### WORK REQUIRED
Emit a verbatim copy of the lines below from the line with "(x=176, y=166) px" through the line with "slice (semi-automatic segmentation, software-assisted", excluding pictures and everything outside that range.

### MATERIAL PROVIDED

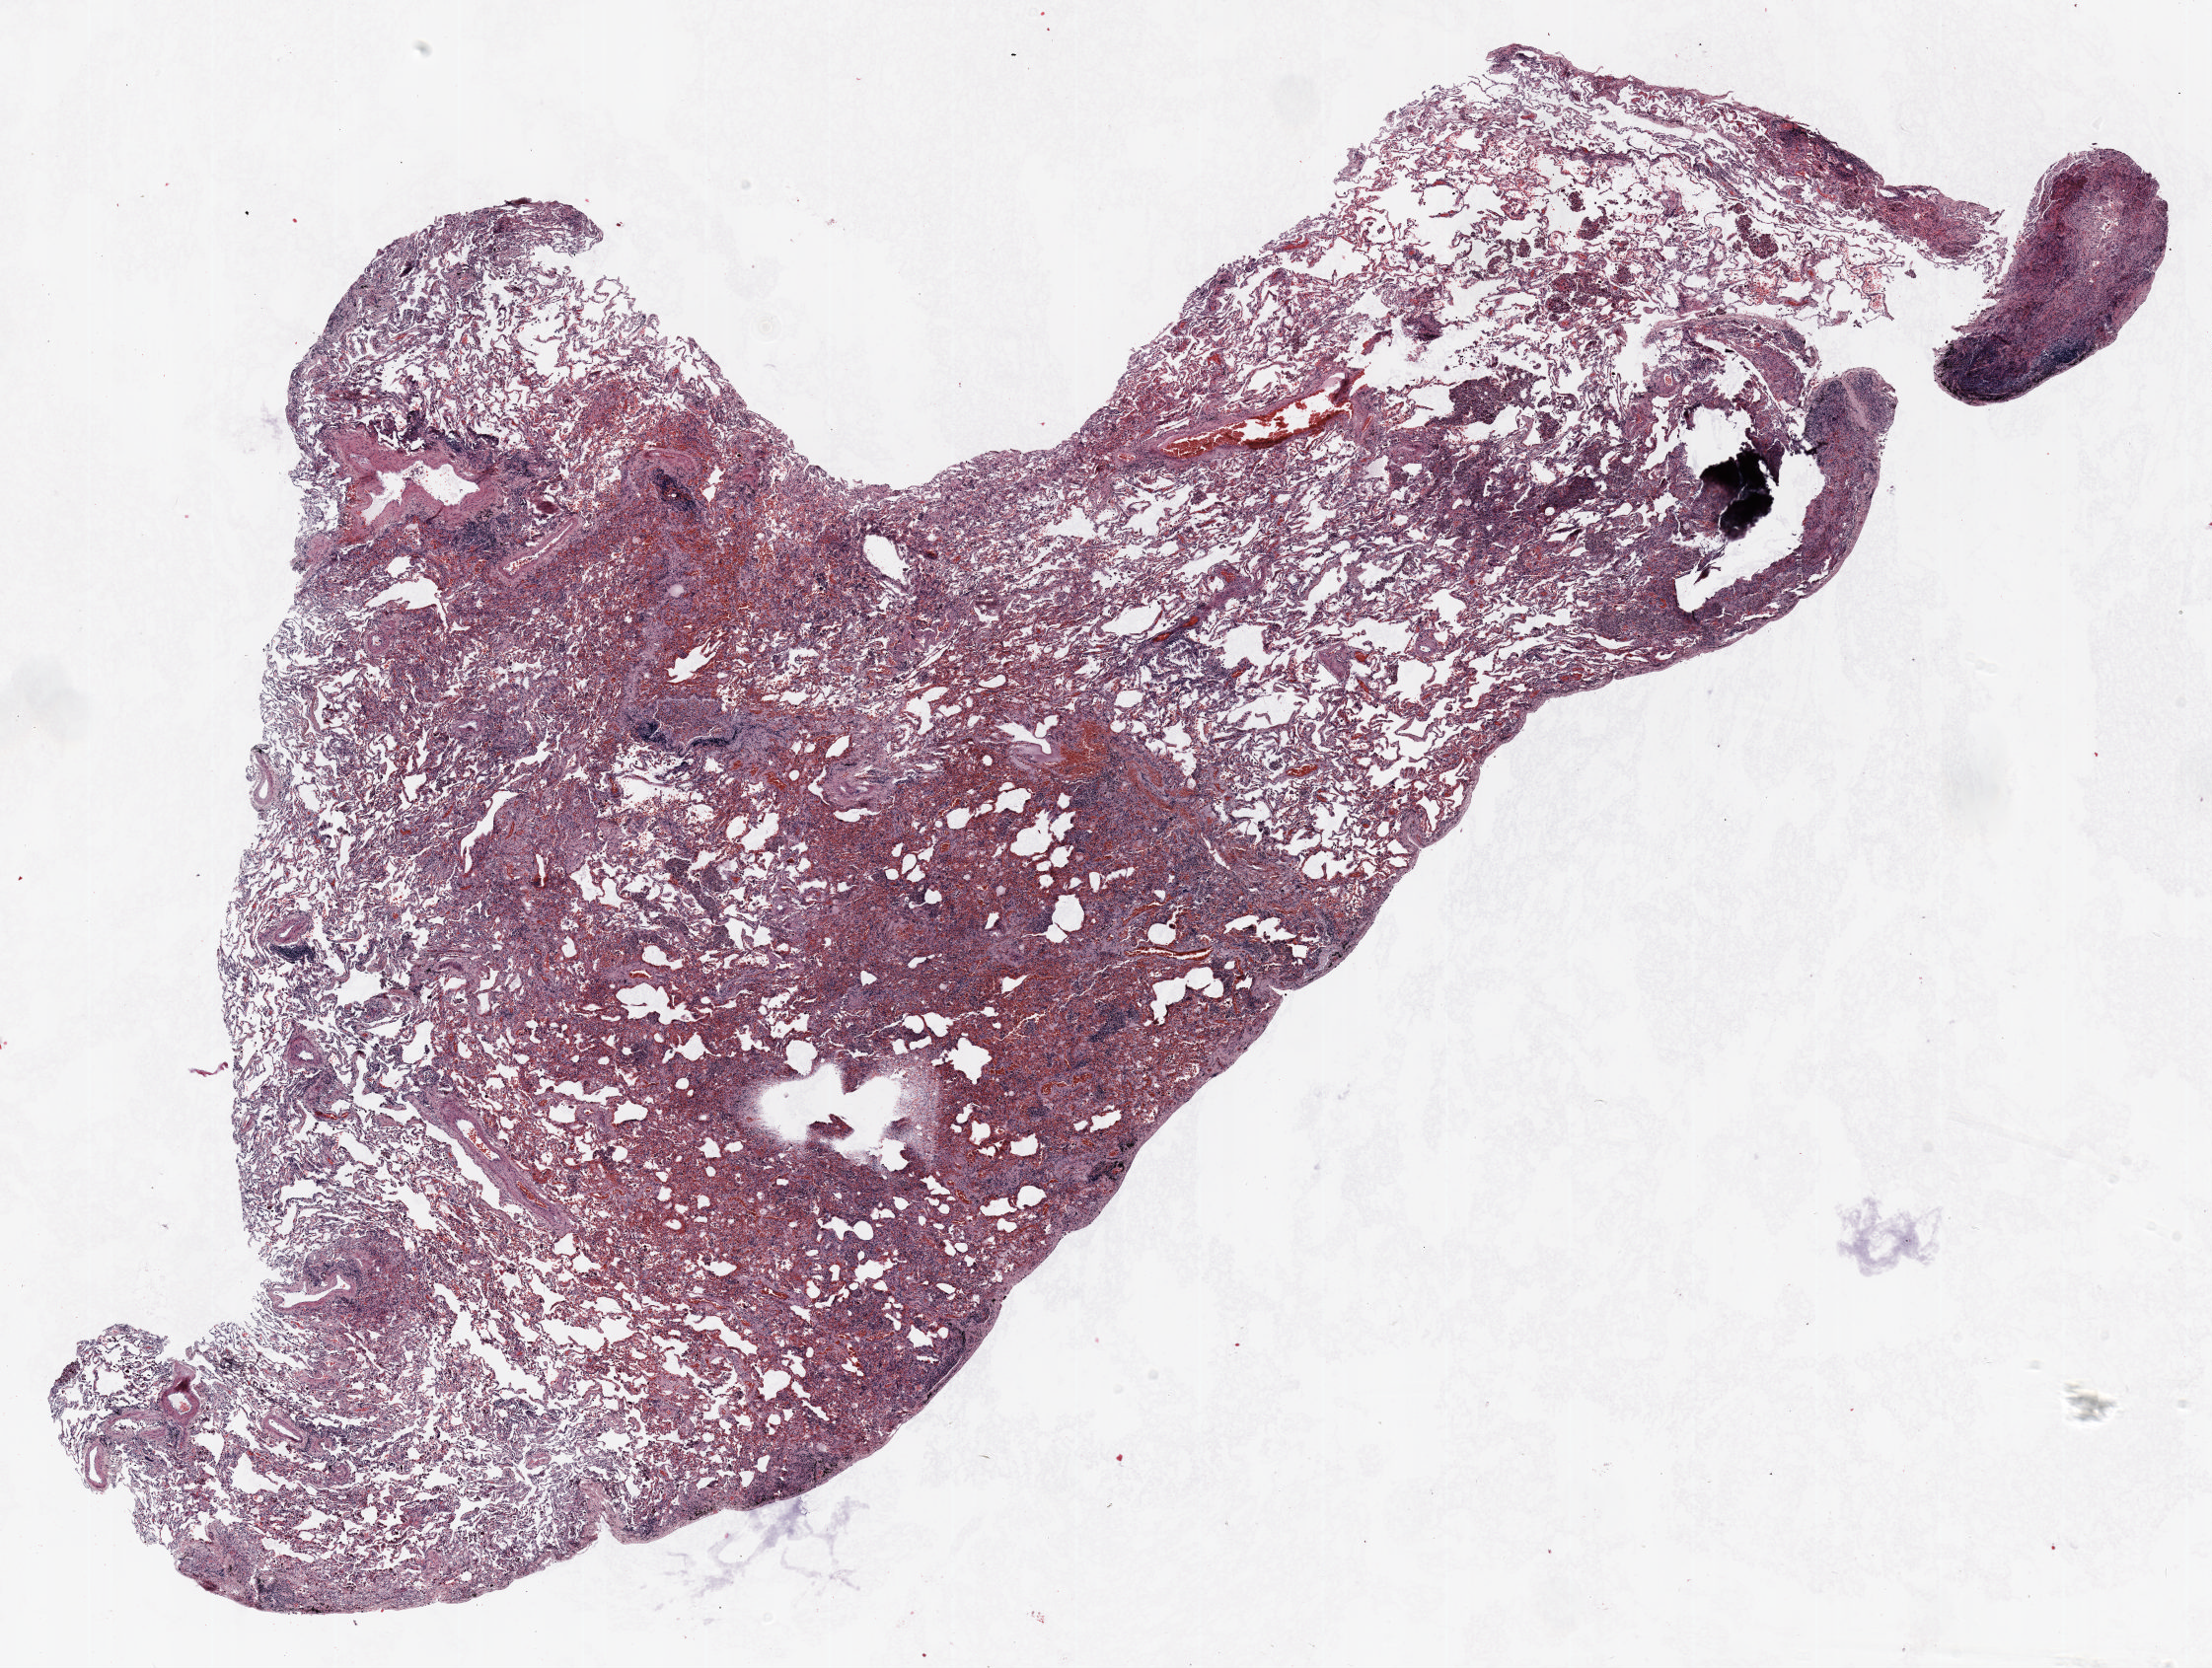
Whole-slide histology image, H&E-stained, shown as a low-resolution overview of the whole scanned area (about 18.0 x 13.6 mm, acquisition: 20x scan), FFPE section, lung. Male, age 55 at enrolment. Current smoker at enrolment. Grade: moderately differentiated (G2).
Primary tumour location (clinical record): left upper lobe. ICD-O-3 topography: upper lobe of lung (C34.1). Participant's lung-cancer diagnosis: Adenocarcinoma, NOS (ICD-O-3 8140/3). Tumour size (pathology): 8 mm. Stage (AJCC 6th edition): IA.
* * *
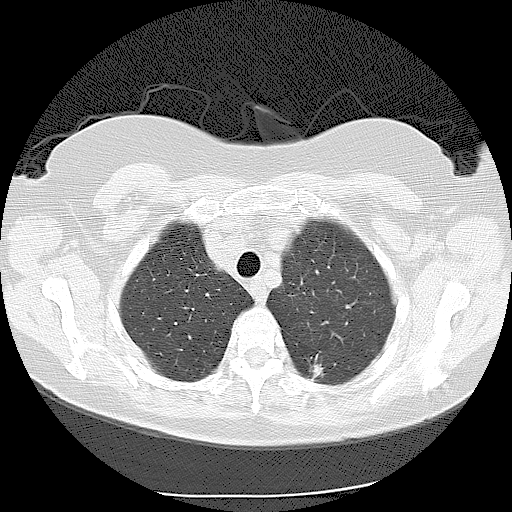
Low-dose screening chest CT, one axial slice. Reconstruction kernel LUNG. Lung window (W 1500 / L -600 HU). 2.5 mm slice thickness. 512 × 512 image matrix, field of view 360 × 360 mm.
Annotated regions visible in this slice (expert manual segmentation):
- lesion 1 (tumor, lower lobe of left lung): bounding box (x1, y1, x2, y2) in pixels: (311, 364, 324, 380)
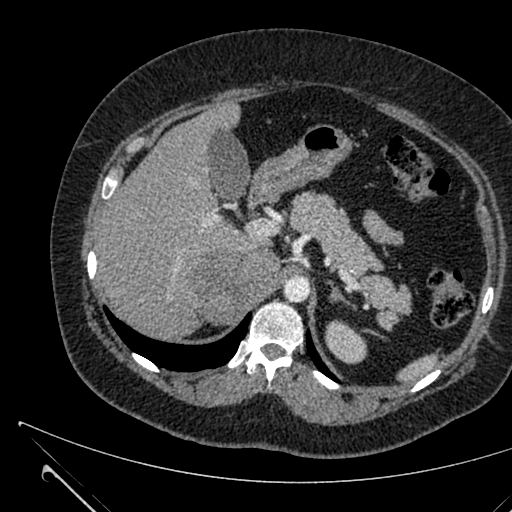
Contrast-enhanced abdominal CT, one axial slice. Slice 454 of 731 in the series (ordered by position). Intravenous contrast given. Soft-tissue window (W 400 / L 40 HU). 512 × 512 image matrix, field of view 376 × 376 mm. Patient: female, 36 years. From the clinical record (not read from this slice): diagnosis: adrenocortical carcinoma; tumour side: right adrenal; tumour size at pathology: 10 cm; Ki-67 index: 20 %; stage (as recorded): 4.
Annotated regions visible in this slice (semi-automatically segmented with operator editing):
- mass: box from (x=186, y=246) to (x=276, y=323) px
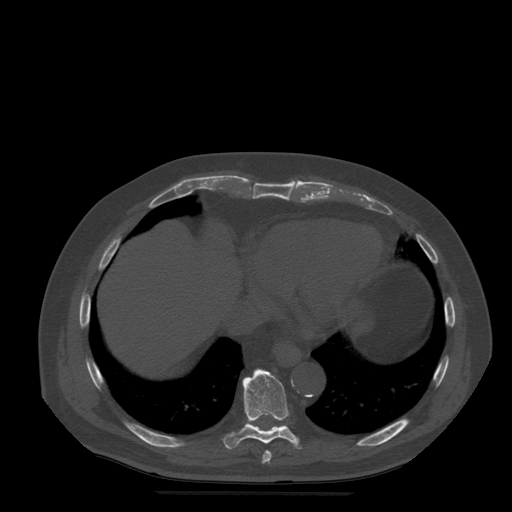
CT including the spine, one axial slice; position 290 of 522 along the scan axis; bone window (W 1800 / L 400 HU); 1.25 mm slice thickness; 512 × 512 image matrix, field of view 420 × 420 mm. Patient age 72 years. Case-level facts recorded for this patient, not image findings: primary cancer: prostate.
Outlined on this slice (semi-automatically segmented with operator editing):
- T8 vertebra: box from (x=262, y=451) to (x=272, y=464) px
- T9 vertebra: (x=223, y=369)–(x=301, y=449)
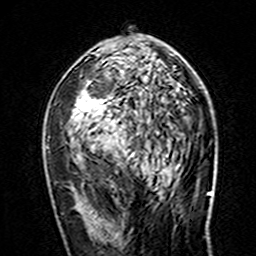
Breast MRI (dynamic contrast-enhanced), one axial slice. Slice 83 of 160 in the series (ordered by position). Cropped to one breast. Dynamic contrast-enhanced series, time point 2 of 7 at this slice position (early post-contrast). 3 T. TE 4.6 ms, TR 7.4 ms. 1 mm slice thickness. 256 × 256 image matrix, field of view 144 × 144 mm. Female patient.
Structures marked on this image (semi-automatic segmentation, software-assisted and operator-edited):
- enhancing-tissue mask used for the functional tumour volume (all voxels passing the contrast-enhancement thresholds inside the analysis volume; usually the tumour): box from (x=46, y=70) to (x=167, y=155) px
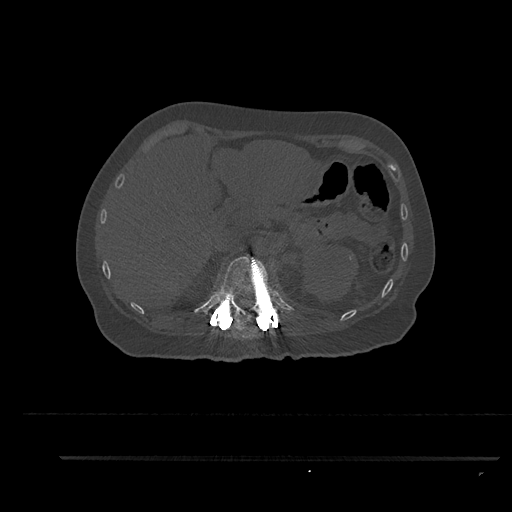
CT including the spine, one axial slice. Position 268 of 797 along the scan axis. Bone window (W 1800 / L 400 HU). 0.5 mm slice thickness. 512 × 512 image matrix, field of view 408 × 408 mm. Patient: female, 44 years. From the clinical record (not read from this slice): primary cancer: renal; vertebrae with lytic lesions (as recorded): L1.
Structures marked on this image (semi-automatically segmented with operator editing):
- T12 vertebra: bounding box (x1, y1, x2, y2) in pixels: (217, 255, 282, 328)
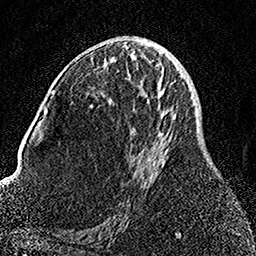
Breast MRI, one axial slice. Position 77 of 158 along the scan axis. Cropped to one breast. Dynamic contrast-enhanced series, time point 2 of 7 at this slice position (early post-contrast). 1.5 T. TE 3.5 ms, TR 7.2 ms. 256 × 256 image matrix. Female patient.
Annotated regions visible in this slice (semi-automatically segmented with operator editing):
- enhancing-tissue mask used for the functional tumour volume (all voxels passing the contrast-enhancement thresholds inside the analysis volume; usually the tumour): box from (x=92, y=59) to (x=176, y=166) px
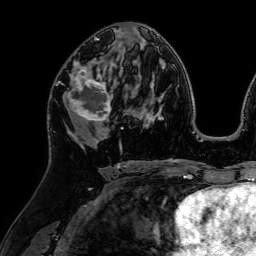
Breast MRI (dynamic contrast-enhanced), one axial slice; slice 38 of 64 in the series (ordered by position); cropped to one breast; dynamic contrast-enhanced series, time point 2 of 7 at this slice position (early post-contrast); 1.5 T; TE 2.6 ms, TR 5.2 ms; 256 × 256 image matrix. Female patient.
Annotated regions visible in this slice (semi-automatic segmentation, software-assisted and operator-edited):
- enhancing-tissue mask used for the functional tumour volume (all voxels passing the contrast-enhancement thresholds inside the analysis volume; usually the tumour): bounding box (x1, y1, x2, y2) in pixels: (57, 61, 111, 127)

### OUTPUT FOR THIS EXERCISE
- enhancing-tissue mask used for the functional tumour volume (all voxels passing the contrast-enhancement thresholds inside the analysis volume; usually the tumour): box from (x=92, y=59) to (x=176, y=166) px
Breast MRI (dynamic contrast-enhanced), one axial slice; slice 38 of 64 in the series (ordered by position); cropped to one breast; dynamic contrast-enhanced series, time point 2 of 7 at this slice position (early post-contrast); 1.5 T; TE 2.6 ms, TR 5.2 ms; 256 × 256 image matrix. Female patient.
Annotated regions visible in this slice (semi-automatic segmentation, software-assisted and operator-edited):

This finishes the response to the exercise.